Morceau de bravoure, Ukiyo-e marquait l'entrée de Sidi Larbi Cherkaoui dans son nouveau costume et il s'agissait manifestement de faire date. Donc, outre l'effort sur la musique, la scénographie (signée Alexander Dodge) se voulait opulente bien que sévère, avec grand escalier divisé en volées mobiles offrant, au fil des déplacements opérés à vue par les danseurs, la possibilité de dédales piranésiens. En fond de scène, à mi-hauteur, une estrade pour le petit orchestre avec percussions – grands tambours Taïko – complétait le dispositif électronique au centre. Sur le plateau, les danseurs tombent, déplacent les gradins pour créer des espaces complexes, s'installent dans les surfaces ainsi créées.
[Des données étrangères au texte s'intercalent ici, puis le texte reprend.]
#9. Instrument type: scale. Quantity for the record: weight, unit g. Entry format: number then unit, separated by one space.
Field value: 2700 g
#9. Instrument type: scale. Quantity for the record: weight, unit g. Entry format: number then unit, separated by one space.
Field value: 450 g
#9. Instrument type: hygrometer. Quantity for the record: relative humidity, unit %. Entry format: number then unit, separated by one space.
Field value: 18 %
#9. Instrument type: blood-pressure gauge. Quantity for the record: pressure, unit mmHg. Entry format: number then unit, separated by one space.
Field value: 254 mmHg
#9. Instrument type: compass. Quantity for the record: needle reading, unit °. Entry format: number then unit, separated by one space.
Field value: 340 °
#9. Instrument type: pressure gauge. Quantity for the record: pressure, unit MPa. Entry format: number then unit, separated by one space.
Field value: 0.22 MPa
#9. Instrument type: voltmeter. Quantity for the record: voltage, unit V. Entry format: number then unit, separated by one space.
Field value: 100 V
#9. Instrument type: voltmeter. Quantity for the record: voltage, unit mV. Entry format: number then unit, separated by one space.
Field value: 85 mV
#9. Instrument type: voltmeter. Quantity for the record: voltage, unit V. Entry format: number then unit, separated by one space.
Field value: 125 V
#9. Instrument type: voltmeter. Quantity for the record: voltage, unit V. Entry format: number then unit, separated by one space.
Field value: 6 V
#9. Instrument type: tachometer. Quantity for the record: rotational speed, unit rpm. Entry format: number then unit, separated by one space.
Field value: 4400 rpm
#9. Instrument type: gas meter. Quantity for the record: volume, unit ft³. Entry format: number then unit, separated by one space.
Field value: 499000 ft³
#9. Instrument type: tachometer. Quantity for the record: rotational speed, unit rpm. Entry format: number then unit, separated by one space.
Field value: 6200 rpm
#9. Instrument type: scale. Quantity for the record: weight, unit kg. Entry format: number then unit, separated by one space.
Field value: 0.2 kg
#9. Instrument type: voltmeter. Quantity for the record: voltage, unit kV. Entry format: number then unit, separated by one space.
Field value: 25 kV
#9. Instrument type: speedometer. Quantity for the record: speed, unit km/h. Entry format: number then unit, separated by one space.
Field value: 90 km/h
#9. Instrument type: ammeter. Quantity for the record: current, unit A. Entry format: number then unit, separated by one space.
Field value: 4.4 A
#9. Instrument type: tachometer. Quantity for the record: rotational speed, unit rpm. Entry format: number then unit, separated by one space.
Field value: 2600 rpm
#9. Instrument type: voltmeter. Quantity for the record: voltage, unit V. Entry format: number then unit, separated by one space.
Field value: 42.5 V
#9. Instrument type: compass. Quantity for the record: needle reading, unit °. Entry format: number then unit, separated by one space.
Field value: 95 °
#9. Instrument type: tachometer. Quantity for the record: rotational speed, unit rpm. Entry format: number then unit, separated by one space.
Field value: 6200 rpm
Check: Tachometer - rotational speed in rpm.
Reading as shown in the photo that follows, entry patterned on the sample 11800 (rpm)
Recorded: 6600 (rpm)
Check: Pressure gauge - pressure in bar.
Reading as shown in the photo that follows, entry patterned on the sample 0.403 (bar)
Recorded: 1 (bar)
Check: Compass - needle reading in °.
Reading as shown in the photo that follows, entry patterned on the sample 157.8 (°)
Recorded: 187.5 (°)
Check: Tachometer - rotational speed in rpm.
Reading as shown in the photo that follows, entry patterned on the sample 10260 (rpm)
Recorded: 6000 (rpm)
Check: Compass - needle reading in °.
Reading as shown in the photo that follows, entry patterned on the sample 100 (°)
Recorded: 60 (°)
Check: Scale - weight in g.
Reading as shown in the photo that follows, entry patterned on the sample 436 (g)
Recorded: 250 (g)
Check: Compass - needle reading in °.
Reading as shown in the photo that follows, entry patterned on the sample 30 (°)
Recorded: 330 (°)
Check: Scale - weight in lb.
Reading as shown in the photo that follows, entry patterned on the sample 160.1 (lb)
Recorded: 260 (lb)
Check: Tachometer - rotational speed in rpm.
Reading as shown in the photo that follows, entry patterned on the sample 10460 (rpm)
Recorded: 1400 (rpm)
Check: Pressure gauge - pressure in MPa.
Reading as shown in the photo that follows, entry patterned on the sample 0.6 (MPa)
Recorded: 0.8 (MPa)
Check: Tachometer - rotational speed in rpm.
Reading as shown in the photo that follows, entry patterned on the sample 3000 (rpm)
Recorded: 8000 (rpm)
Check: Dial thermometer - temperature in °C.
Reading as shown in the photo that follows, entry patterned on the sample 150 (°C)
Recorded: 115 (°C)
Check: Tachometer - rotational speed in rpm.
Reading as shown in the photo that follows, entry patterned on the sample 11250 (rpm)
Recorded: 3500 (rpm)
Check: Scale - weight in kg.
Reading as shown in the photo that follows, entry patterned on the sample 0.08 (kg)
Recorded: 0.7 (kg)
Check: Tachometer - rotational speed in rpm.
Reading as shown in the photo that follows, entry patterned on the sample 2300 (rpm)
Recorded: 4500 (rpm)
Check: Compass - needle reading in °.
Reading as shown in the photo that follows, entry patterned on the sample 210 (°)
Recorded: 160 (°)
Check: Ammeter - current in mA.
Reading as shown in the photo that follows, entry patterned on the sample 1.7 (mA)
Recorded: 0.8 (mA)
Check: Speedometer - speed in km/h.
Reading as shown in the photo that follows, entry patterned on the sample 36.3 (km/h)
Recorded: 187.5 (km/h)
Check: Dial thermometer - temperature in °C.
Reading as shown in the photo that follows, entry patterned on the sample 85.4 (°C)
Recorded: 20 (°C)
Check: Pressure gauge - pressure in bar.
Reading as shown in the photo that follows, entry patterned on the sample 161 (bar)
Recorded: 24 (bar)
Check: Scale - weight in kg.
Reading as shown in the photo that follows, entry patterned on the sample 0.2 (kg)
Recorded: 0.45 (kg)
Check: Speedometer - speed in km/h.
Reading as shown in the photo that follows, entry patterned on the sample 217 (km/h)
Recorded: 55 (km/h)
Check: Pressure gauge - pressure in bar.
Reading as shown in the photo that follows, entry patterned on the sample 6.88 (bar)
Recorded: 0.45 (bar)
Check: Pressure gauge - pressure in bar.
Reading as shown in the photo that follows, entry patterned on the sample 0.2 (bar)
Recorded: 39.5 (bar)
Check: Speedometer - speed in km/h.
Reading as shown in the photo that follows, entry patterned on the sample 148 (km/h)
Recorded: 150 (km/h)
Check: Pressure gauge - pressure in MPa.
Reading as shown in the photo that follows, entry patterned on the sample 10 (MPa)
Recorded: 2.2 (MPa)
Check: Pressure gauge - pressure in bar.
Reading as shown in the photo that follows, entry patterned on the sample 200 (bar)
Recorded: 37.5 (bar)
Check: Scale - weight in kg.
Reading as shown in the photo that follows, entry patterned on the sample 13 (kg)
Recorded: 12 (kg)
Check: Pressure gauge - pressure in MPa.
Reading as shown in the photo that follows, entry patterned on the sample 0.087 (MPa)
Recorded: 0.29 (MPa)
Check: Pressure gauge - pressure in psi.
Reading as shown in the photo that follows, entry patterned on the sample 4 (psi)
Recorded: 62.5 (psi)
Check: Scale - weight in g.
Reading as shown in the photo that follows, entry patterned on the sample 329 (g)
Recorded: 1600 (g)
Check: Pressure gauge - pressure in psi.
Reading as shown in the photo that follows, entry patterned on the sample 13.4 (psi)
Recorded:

Cela permet une composition gestuelle soignée qui structure le mouvement du ballet en grands ensembles : les moments où chacun gravissant l'escalier se jette dans le vide, de même que les mêlées, pyramides, tutti – y compris en soli simultanés– avec démonstration de maîtrise collective genre chorus.

La domination de l'outil frise l'afféterie, sensible jusque dans le détail. Ainsi cette prise de soli successifs avec applaudissement des autres danseurs comme dans une cour de récréation : autant un hommage à la virtuosité individuelle qu'une célébration visant à fédérer l'énergie d'une équipe ; une manière de « team building » chorégraphique comme dans une entreprise en mal d'énergie collective…

Au fil de cette pièce dont le charme initial s'émousse à mesure qu'elle se veut « chef-d'œuvre de maîtrise » comme il se dit chez les Compagnons, les costumes au début sombres et hiératiques, graphiques et empesés, s'effeuillent, s'allègent et finissent par laisser les danseurs en sous-vêtements chair maculés de couleurs… Et se révèle alors quelque chose qui n'osait s'exprimer. Le titre, Ukiyo-e renvoie à un courant artistique de l'ère Edo (1603-1868), moment où une bourgeoisie affairiste se montre soudain soucieuse de profiter de la vie après des siècles où avaient dominé les shoguns et samouraïs.

 

Le programme du ballet de Sidi Larbi Cherkaoui se réfère à une « méditation sur notre capacité de résilience » pour expliciter le sens de l'œuvre et en appelle à une « chorégraphie comme une recherche de l'équilibre »… Certes, mais ce terme « Ukiyo-e » qui est souvent traduit par « Images du monde flottant » renvoie surtout à la recherche de plaisir de cette nouvelle « classe moyenne » et se traduit par ces estampes de courtisanes qui firent tant pour la réputation érotique du Japon. Le fameux « Ukiyo-e » fut l'époque des « images de printemps » (Shunga) : pour l'exprimer crûment, des images pornos. Or dans le dernier quart d'heure de la pièce, après un pas de deux particulièrement travaillé et sensuel, les escaliers repoussés sur le côté comme autant de « pavillons » où se lovent ces corps trompeusement nus, arrive une manière de fausse fin. Le rideau se referme puis se rouvre et quelque chose de cet érotisme pas si diffus cherche à s'exprimer sans l'oser. Le lieu et l'occasion se prêtaient-ils peu à cette dimension du concept ? Reste qu'elle s'insinue et demeure comme un refoulé ou un remord qui ne se hasarde qu'à la faveur d'une fausse fin un rien roublarde… Le non-dit sexuel du propos excédait sans doute ce qu'autorisait un premier pas dans la sévère Genève, mais le concept Ukiyo-e résista jusqu'à ses marges sulfureuses… Philippe Cohen aurait sans nul doute souri et averti…

Philippe Verrièle
Vu le 27 novembre 2022 au Grand Théâtre de Genève.